Brown was deeply affected by the failure of the Edsel marque. As with many of those who worked on the project, he was banished to the foreign markets. Brown was transferred to England where he worked for Ford of Europe. In an ironic turn of events, Brown was then to design the Ford Cortina saloon in 1962, which became the manufacturer’s best-selling vehicle in Great Britain, and soon became the country’s best-selling car in the Seventies. Brown is also credited with design on the Consul and Zephyr models.

Following this success, his career returned him to Detroit, where he assisted in the design of the Econoline van.

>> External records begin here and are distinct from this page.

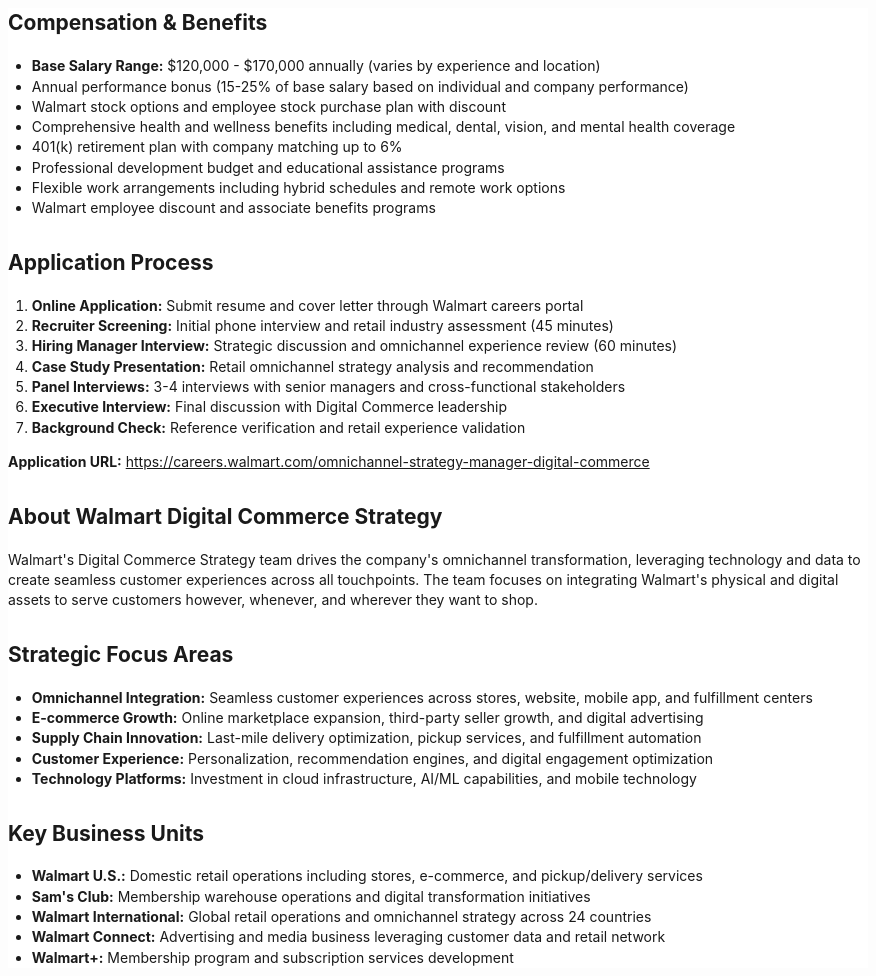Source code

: ## Compensation & Benefits
- **Base Salary Range:** $120,000 - $170,000 annually (varies by experience and location)
- Annual performance bonus (15-25% of base salary based on individual and company performance)
- Walmart stock options and employee stock purchase plan with discount
- Comprehensive health and wellness benefits including medical, dental, vision, and mental health coverage
- 401(k) retirement plan with company matching up to 6%
- Professional development budget and educational assistance programs
- Flexible work arrangements including hybrid schedules and remote work options
- Walmart employee discount and associate benefits programs

## Application Process
1. **Online Application:** Submit resume and cover letter through Walmart careers portal
2. **Recruiter Screening:** Initial phone interview and retail industry assessment (45 minutes)
3. **Hiring Manager Interview:** Strategic discussion and omnichannel experience review (60 minutes)
4. **Case Study Presentation:** Retail omnichannel strategy analysis and recommendation
5. **Panel Interviews:** 3-4 interviews with senior managers and cross-functional stakeholders
6. **Executive Interview:** Final discussion with Digital Commerce leadership
7. **Background Check:** Reference verification and retail experience validation

**Application URL:** https://careers.walmart.com/omnichannel-strategy-manager-digital-commerce

## About Walmart Digital Commerce Strategy
Walmart's Digital Commerce Strategy team drives the company's omnichannel transformation, leveraging technology and data to create seamless customer experiences across all touchpoints. The team focuses on integrating Walmart's physical and digital assets to serve customers however, whenever, and wherever they want to shop.

## Strategic Focus Areas
- **Omnichannel Integration:** Seamless customer experiences across stores, website, mobile app, and fulfillment centers
- **E-commerce Growth:** Online marketplace expansion, third-party seller growth, and digital advertising
- **Supply Chain Innovation:** Last-mile delivery optimization, pickup services, and fulfillment automation
- **Customer Experience:** Personalization, recommendation engines, and digital engagement optimization
- **Technology Platforms:** Investment in cloud infrastructure, AI/ML capabilities, and mobile technology

## Key Business Units
- **Walmart U.S.:** Domestic retail operations including stores, e-commerce, and pickup/delivery services
- **Sam's Club:** Membership warehouse operations and digital transformation initiatives
- **Walmart International:** Global retail operations and omnichannel strategy across 24 countries
- **Walmart Connect:** Advertising and media business leveraging customer data and retail network
- **Walmart+:** Membership program and subscription services development
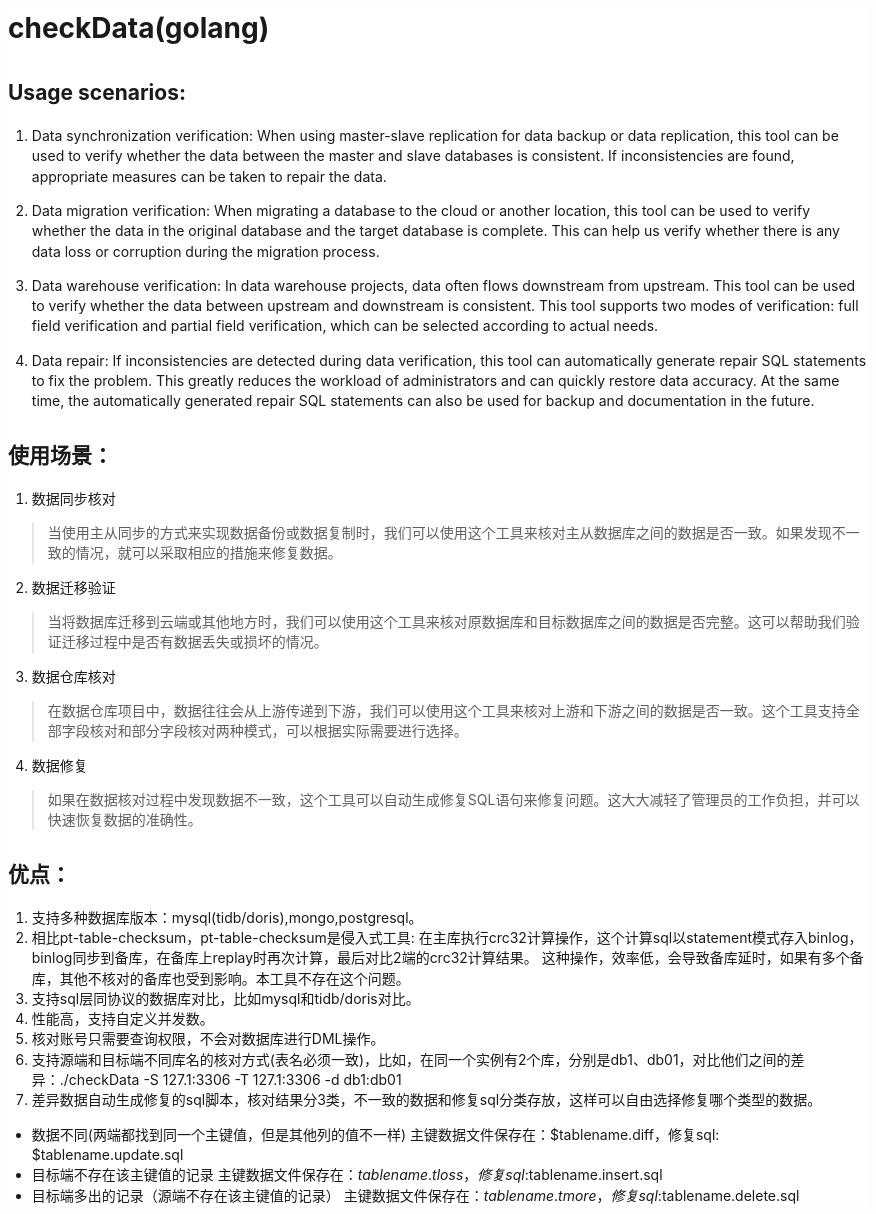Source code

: # checkData(golang)

## Usage scenarios:

1. Data synchronization verification: When using master-slave replication for data backup or data replication, this tool can be used to verify whether the data between the master and slave databases is consistent. If inconsistencies are found, appropriate measures can be taken to repair the data.

2. Data migration verification: When migrating a database to the cloud or another location, this tool can be used to verify whether the data in the original database and the target database is complete. This can help us verify whether there is any data loss or corruption during the migration process.

3. Data warehouse verification: In data warehouse projects, data often flows downstream from upstream. This tool can be used to verify whether the data between upstream and downstream is consistent. This tool supports two modes of verification: full field verification and partial field verification, which can be selected according to actual needs.

4. Data repair: If inconsistencies are detected during data verification, this tool can automatically generate repair SQL statements to fix the problem. This greatly reduces the workload of administrators and can quickly restore data accuracy. At the same time, the automatically generated repair SQL statements can also be used for backup and documentation in the future.

## 使用场景：
1. 数据同步核对
> 当使用主从同步的方式来实现数据备份或数据复制时，我们可以使用这个工具来核对主从数据库之间的数据是否一致。如果发现不一致的情况，就可以采取相应的措施来修复数据。
2. 数据迁移验证
> 当将数据库迁移到云端或其他地方时，我们可以使用这个工具来核对原数据库和目标数据库之间的数据是否完整。这可以帮助我们验证迁移过程中是否有数据丢失或损坏的情况。
3. 数据仓库核对
> 在数据仓库项目中，数据往往会从上游传递到下游，我们可以使用这个工具来核对上游和下游之间的数据是否一致。这个工具支持全部字段核对和部分字段核对两种模式，可以根据实际需要进行选择。
4. 数据修复
> 如果在数据核对过程中发现数据不一致，这个工具可以自动生成修复SQL语句来修复问题。这大大减轻了管理员的工作负担，并可以快速恢复数据的准确性。

## 优点：
1. 支持多种数据库版本：mysql(tidb/doris),mongo,postgresql。
2. 相比pt-table-checksum，pt-table-checksum是侵入式工具: 在主库执行crc32计算操作，这个计算sql以statement模式存入binlog，binlog同步到备库，在备库上replay时再次计算，最后对比2端的crc32计算结果。
   这种操作，效率低，会导致备库延时，如果有多个备库，其他不核对的备库也受到影响。本工具不存在这个问题。
3. 支持sql层同协议的数据库对比，比如mysql和tidb/doris对比。
4. 性能高，支持自定义并发数。
5. 核对账号只需要查询权限，不会对数据库进行DML操作。
6. 支持源端和目标端不同库名的核对方式(表名必须一致)，比如，在同一个实例有2个库，分别是db1、db01，对比他们之间的差异：./checkData -S 127.1:3306 -T 127.1:3306 -d db1:db01
7. 差异数据自动生成修复的sql脚本，核对结果分3类，不一致的数据和修复sql分类存放，这样可以自由选择修复哪个类型的数据。

* 数据不同(两端都找到同一个主键值，但是其他列的值不一样)
  主键数据文件保存在：$tablename.diff，修复sql: $tablename.update.sql
* 目标端不存在该主键值的记录
  主键数据文件保存在：$tablename.tloss，修复sql:$tablename.insert.sql
* 目标端多出的记录（源端不存在该主键值的记录）
  主键数据文件保存在：$tablename.tmore，修复sql:$tablename.delete.sql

He continued as an executive designer in the Lincoln Mercury Division until 1974. Throughout his life though, Brown was proud of the Edsel, and despite its reputation, defended it vehemently: “There is not a bad line on the car,” he said in 1985. He drove a convertible Edsel Pacer into his Nineties, and continued throughout his retirement to lecture, paint, and espouse the need for “another Edsel”. Fans of his work would be unlikely to disagree, and will continue to admire him for his devotion to design, passion for his work, and loyalty to the Edsel even through its most difficult times. “Good design is always contemporary,” he noted on some sketches in 1991. Roy Brown passed away on February 24, 2013, at a hospice in Ann Arbor Michigan, in the company of family. He is survived by his wife and four children from a previous marriage.